Le 18 mars 2023, nous avons eu le plaisir d’inaugurer notre exposition « L’esclavage un crime contre l’humanité » en présentant les héroïnes et héros occultés de la traite transatlantique » au lycée Fridericianum dans notre circonscription électorale à Erlangen en Allemagne. L’exposition a été conçue en 2016 dans le cadre des « Black History Weeks » d’Erlangen, en collaboration avec la ville d’Erlangen, afin d’attirer l’attention sur la l’esclavage et ses conséquences historiques en Europe, en Amérique et dans les Caraïbes.
La ville d’Erlangen était représentée par deux membres du conseil municipal d’Erlangen. La chorale du lycée Fridericanium a ensuite assuré l’accompagnement musical.
L’exposition présente 20 biographies de garçons et de filles Noirs, de femmes et
d’hommes à l’époque de la traite des esclaves. Entre le 15e et le 19e siècle, des Africains ont vécu dans des plantations américaines, dans l’Empire ottoman ou dans des cours aristocratiques européennes ainsi que dans des ménages privés. Ils ont été « vendus », « donnés » «offerts» et déportés soit en Europe soit vers le nouveau monde.

● Données fournies

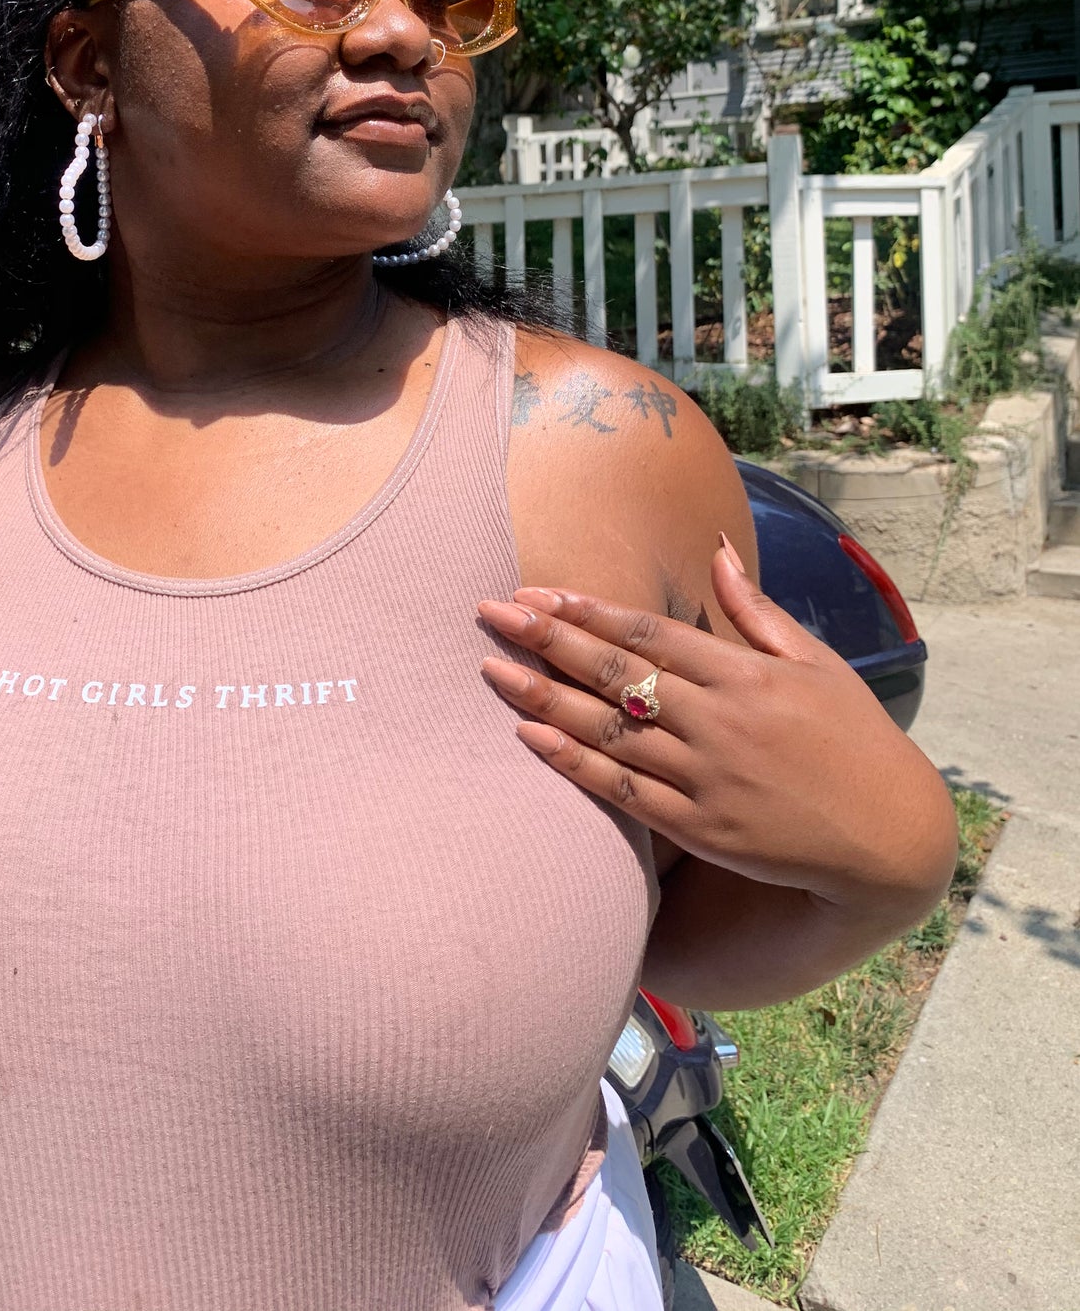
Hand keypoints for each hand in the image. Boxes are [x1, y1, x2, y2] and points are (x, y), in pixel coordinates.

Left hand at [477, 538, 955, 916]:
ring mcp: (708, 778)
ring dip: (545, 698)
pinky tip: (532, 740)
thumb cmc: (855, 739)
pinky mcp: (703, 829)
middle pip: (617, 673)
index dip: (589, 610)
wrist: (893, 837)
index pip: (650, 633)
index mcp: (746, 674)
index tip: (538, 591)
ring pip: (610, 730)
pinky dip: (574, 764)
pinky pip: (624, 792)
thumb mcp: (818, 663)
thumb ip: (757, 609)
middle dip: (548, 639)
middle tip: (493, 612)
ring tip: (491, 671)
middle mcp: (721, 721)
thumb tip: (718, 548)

---

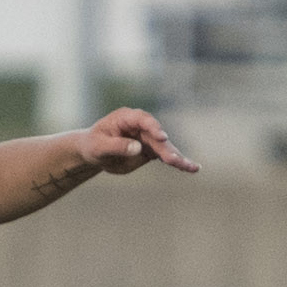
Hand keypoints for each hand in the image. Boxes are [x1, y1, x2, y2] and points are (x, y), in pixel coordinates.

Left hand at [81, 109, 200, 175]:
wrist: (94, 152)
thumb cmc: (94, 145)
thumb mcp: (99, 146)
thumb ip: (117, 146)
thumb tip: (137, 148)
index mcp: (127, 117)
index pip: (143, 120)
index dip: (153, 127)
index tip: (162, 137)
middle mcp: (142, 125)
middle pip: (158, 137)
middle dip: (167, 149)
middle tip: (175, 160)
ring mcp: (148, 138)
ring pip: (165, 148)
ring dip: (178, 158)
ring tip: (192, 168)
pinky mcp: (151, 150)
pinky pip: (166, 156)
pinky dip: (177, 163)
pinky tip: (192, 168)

---

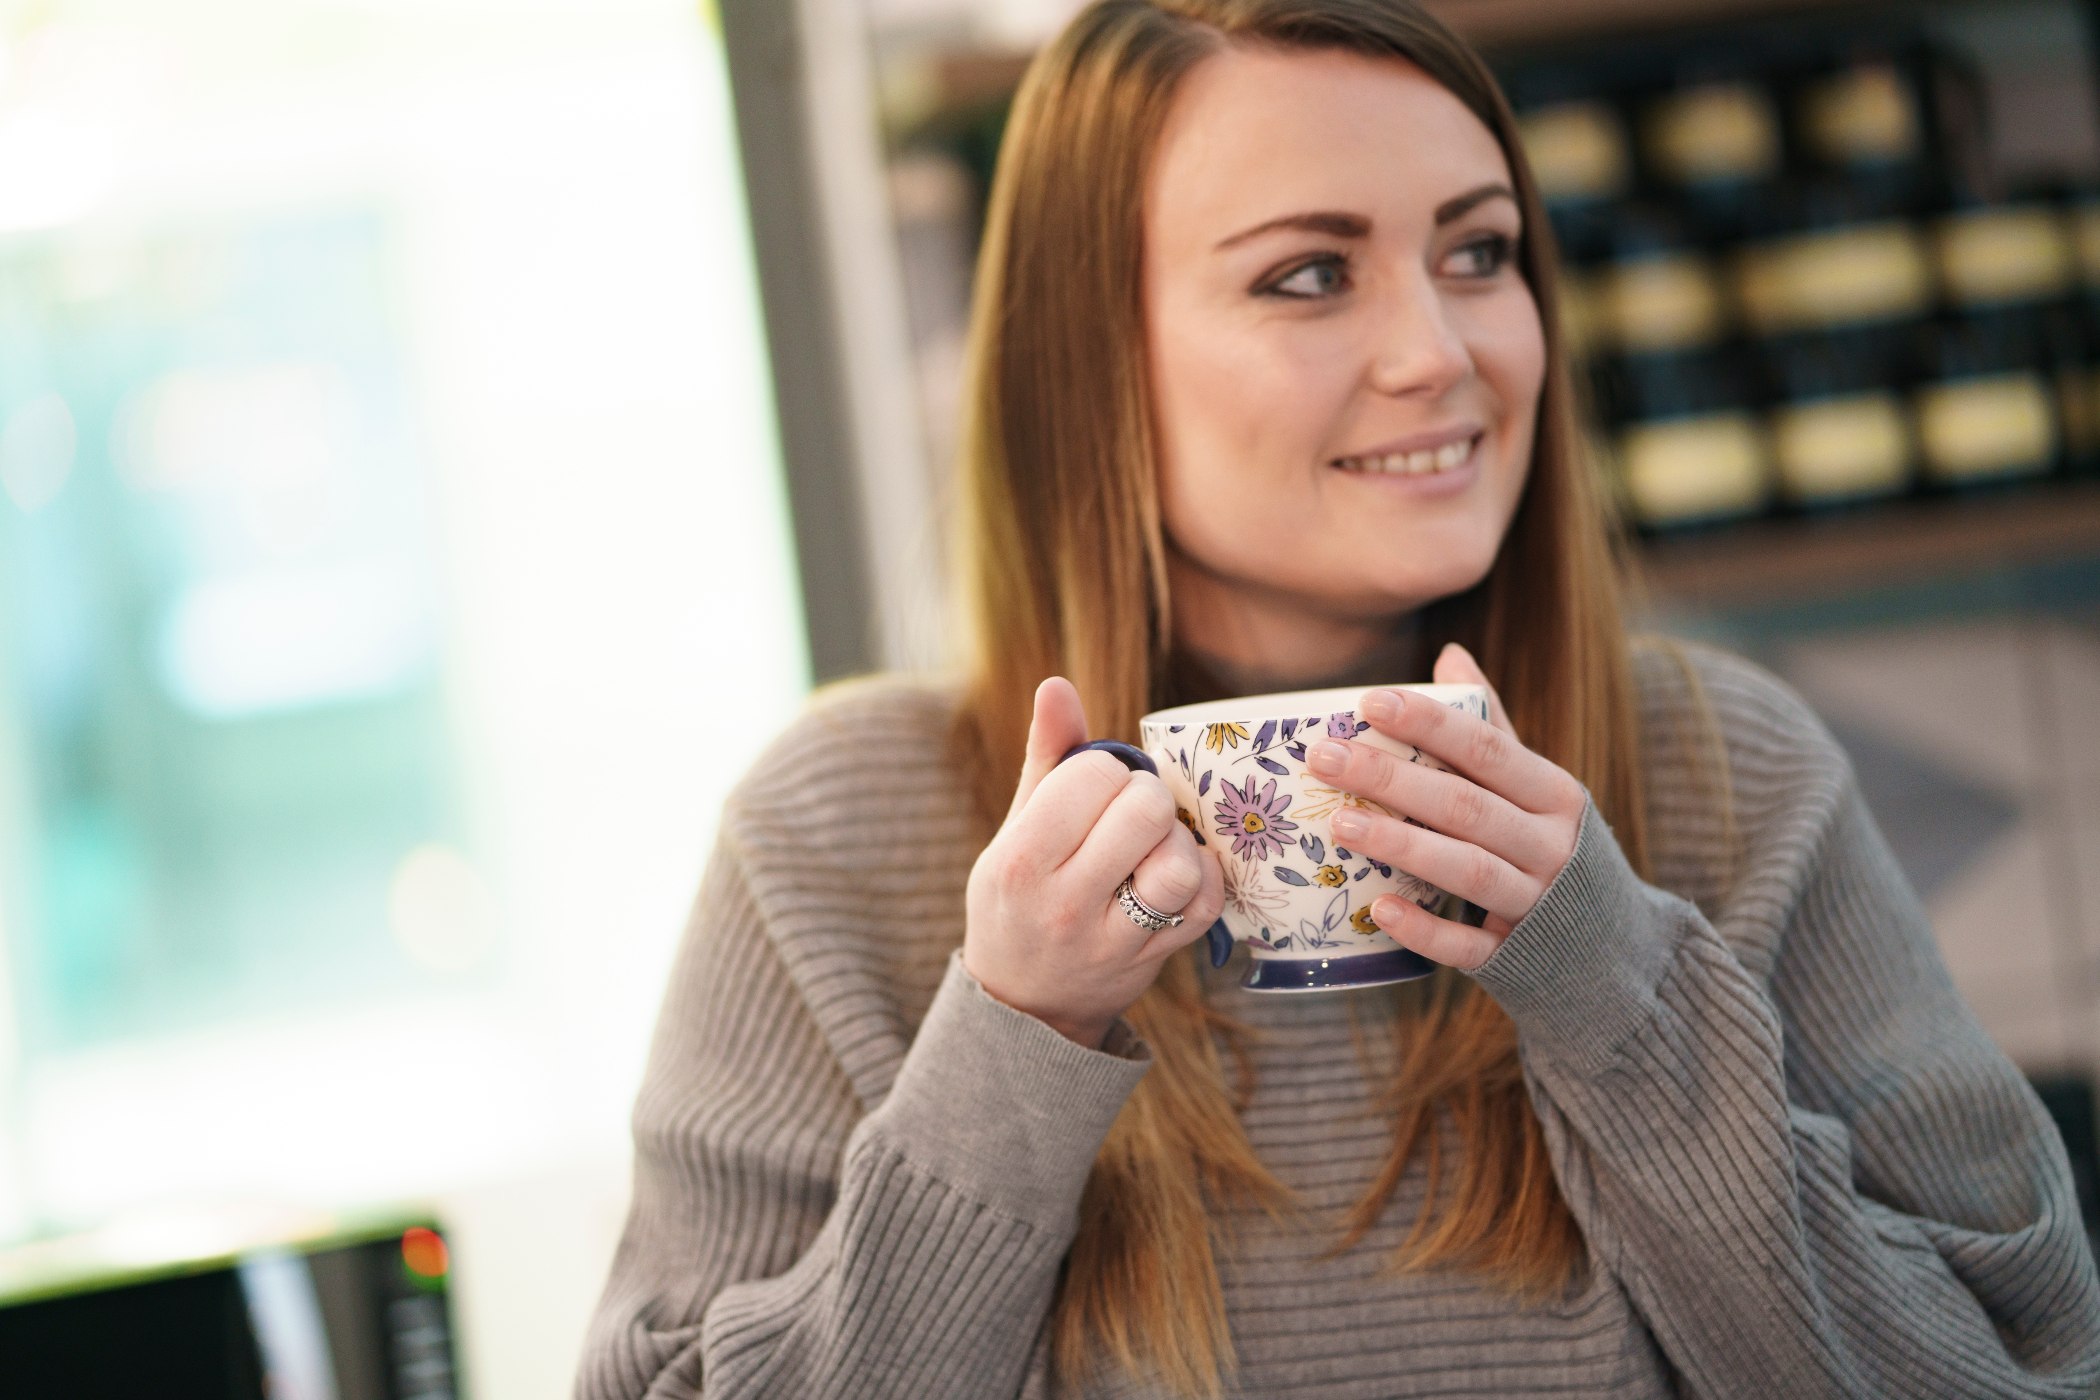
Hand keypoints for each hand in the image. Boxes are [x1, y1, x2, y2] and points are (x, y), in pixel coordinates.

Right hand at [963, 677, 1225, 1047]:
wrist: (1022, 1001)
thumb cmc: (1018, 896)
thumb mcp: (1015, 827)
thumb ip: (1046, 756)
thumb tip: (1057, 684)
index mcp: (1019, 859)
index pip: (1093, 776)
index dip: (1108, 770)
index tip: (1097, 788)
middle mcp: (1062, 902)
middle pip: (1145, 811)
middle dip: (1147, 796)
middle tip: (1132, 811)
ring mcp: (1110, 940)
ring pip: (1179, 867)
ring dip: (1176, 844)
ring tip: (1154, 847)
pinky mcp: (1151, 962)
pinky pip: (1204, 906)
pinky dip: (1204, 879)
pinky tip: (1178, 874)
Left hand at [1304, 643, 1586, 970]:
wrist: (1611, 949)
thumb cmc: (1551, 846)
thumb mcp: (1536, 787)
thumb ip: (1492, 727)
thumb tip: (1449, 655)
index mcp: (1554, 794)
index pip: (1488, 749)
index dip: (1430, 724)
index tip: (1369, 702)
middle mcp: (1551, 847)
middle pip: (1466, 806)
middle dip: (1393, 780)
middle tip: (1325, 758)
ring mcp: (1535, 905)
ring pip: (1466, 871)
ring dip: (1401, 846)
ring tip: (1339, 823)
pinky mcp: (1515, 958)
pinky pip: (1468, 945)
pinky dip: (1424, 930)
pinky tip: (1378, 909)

● Consignes de l'exercice
A. D'après le texte fourni, en quelle année l'exposition a-t-elle été conçue ?
B. Recopiez dans le texte fourni le passage qui va de « La ville d’Erlangen était » jusqu'à « le nouveau monde. » inclus.
C. Condensez sous forme de liste le paragraphe du texte fourni qui commence par « Le 18 mars 2023 », en gardant ses faits principaux.

● Réponses attendues
A. Elle a été conçue en 2016.

B.
La ville d’Erlangen était représentée par deux membres du conseil municipal d’Erlangen. La chorale du lycée Fridericanium a ensuite assuré l’accompagnement musical.
L’exposition présente 20 biographies de garçons et de filles Noirs, de femmes et
d’hommes à l’époque de la traite des esclaves. Entre le 15e et le 19e siècle, des Africains ont vécu dans des plantations américaines, dans l’Empire ottoman ou dans des cours aristocratiques européennes ainsi que dans des ménages privés. Ils ont été « vendus », « donnés » «offerts» et déportés soit en Europe soit vers le nouveau monde.

C.
- Inauguration le 18 mars 2023 de l'exposition « L'esclavage un crime contre l'humanité », consacrée aux héroïnes et héros occultés de la traite transatlantique.
- Lieu : le lycée Fridericianum, à Erlangen (Allemagne), dans la circonscription électorale des auteurs du texte.
- Conception en 2016, dans le cadre des « Black History Weeks » d'Erlangen, en collaboration avec la ville.
- But : attirer l'attention sur l'esclavage et ses conséquences historiques en Europe, en Amérique et dans les Caraïbes.